Copyright: NASA/Gemeinfrei
Oxford (Großbritannien) – Noch vor fünf Jahren erhielten drei Astronomen den Physik-Nobelpreis für ihren Nachweis, dass sich das Universum – angetrieben von einer mysteriösen Substanz mit der Bezeichnung „Dunkle Energie“ – mit zunehmender Geschwindigkeit ausdehnt. Jetzt führt eine neue Auswertung der seither deutlich angewachsenen Datengrundlage zu massiven Zweifeln an der bislang weitgehend akzeptierten Theorie.

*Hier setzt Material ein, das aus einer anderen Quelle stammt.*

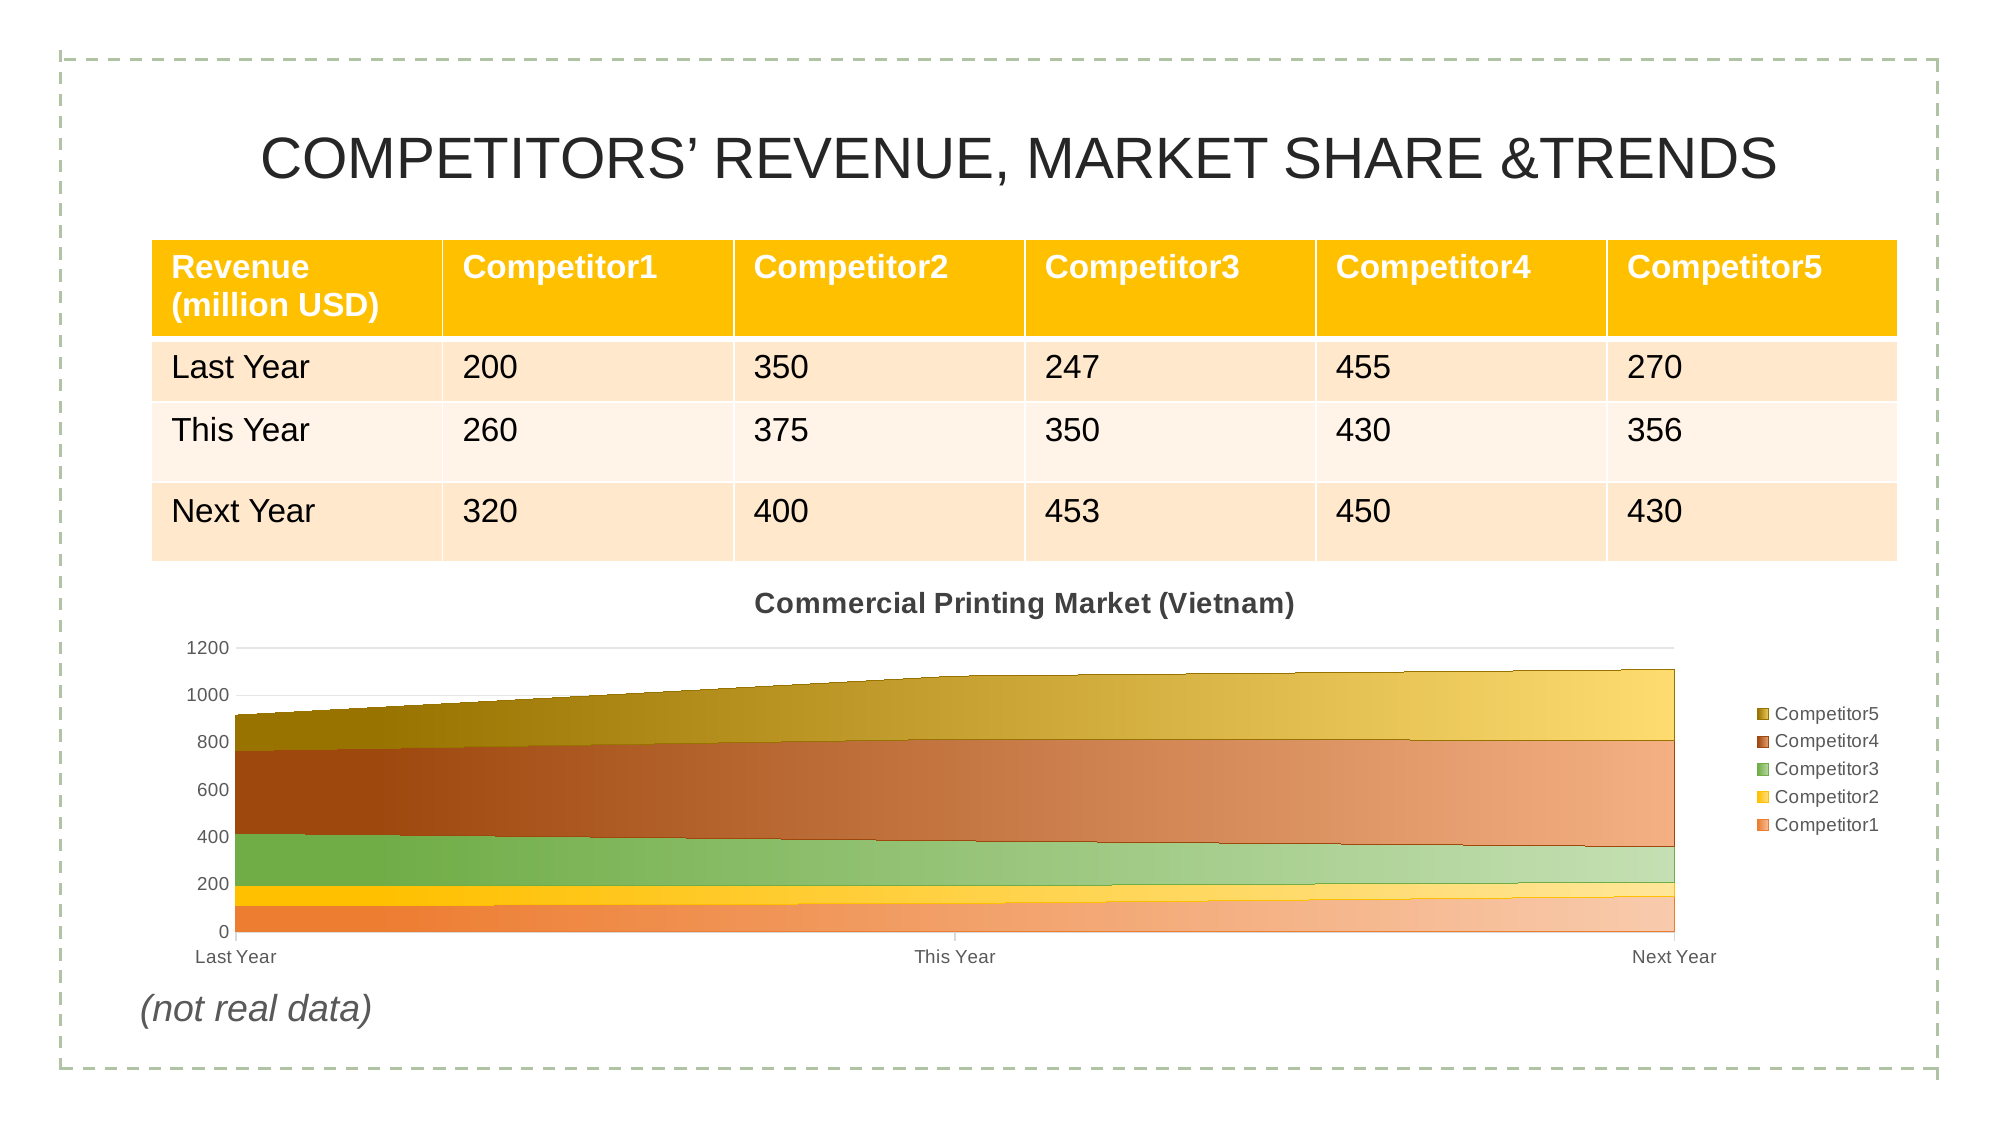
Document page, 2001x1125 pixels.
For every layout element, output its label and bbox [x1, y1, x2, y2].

text_box [60, 49, 1941, 1082]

Die 2011 als „Entdecker der Dunklen Energie“ mit dem Nobelpreis ausgezeichneten Wissenschaftler Saul Perlmutter, Brian P. Schmidt und Adam G. Riess basierten ihre Feststellung eines sich zunehmend beschleunigt ausdehnenden Universums auf der Analysen von Beobachtungsdaten von Supernovae – also thermonuklearen Sternexplosionen – vom Typ Ia, wie sie mit dem Weltraumteleskop Hubble und großen bodengestützten Observatorien zusammengetragen wurden.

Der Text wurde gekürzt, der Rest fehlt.